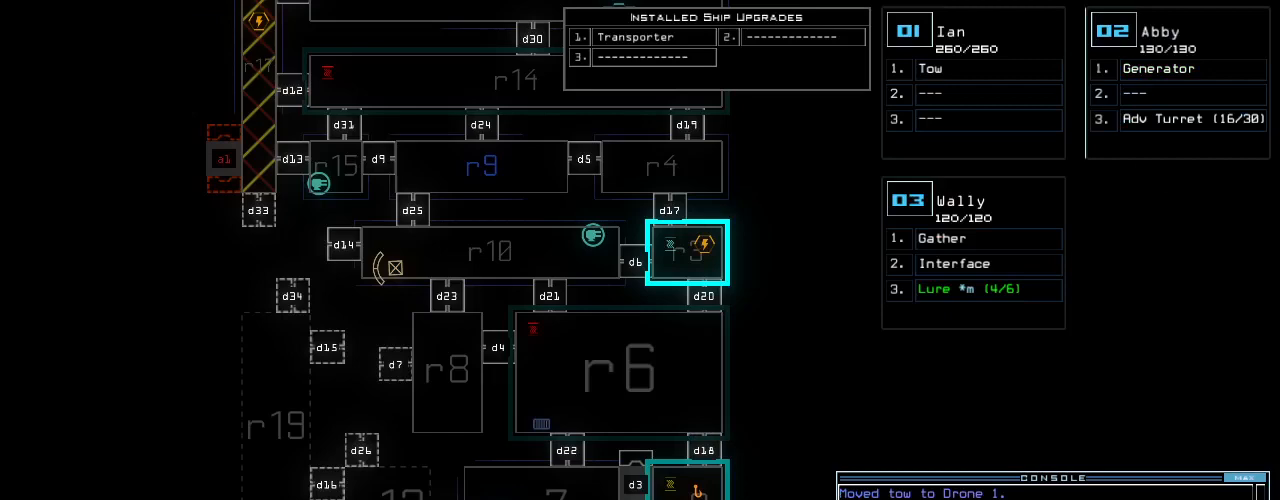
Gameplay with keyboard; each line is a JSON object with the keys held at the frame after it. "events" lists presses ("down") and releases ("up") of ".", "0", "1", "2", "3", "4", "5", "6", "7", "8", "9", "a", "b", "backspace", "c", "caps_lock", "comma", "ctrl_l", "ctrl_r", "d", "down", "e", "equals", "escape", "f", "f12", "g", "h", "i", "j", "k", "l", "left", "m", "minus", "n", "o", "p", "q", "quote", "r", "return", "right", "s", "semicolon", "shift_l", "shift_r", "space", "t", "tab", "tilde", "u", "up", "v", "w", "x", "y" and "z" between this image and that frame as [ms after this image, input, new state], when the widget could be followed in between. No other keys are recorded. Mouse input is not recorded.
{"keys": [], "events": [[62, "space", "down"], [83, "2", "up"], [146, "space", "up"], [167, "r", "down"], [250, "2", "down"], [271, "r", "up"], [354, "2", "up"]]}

--

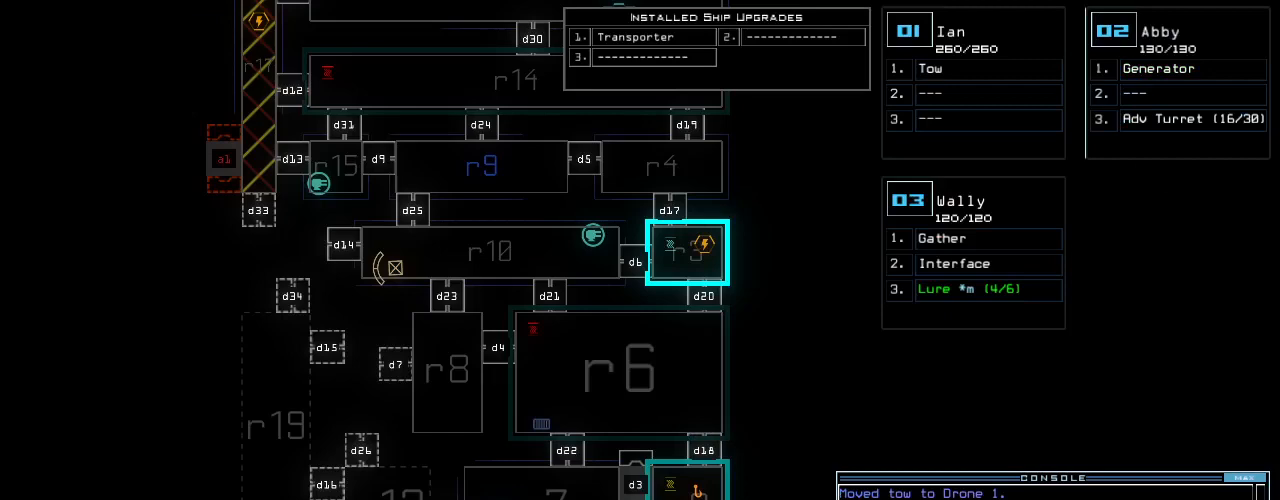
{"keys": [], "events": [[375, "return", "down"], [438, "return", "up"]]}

Action item: Among the lines of the material above, find those with the word "return". Copy each one.

Solution to this problem:
Gameplay with keyboard; each line is a JSON object with the keys held at the frame after it. "events" lists presses ("down") and releases ("up") of ".", "0", "1", "2", "3", "4", "5", "6", "7", "8", "9", "a", "b", "backspace", "c", "caps_lock", "comma", "ctrl_l", "ctrl_r", "d", "down", "e", "equals", "escape", "f", "f12", "g", "h", "i", "j", "k", "l", "left", "m", "minus", "n", "o", "p", "q", "quote", "r", "return", "right", "s", "semicolon", "shift_l", "shift_r", "space", "t", "tab", "tilde", "u", "up", "v", "w", "x", "y" and "z" between this image and that frame as [ms after this image, input, new state], when the widget could be followed in between. No other keys are recorded. Mouse input is not recorded.
{"keys": [], "events": [[375, "return", "down"], [438, "return", "up"]]}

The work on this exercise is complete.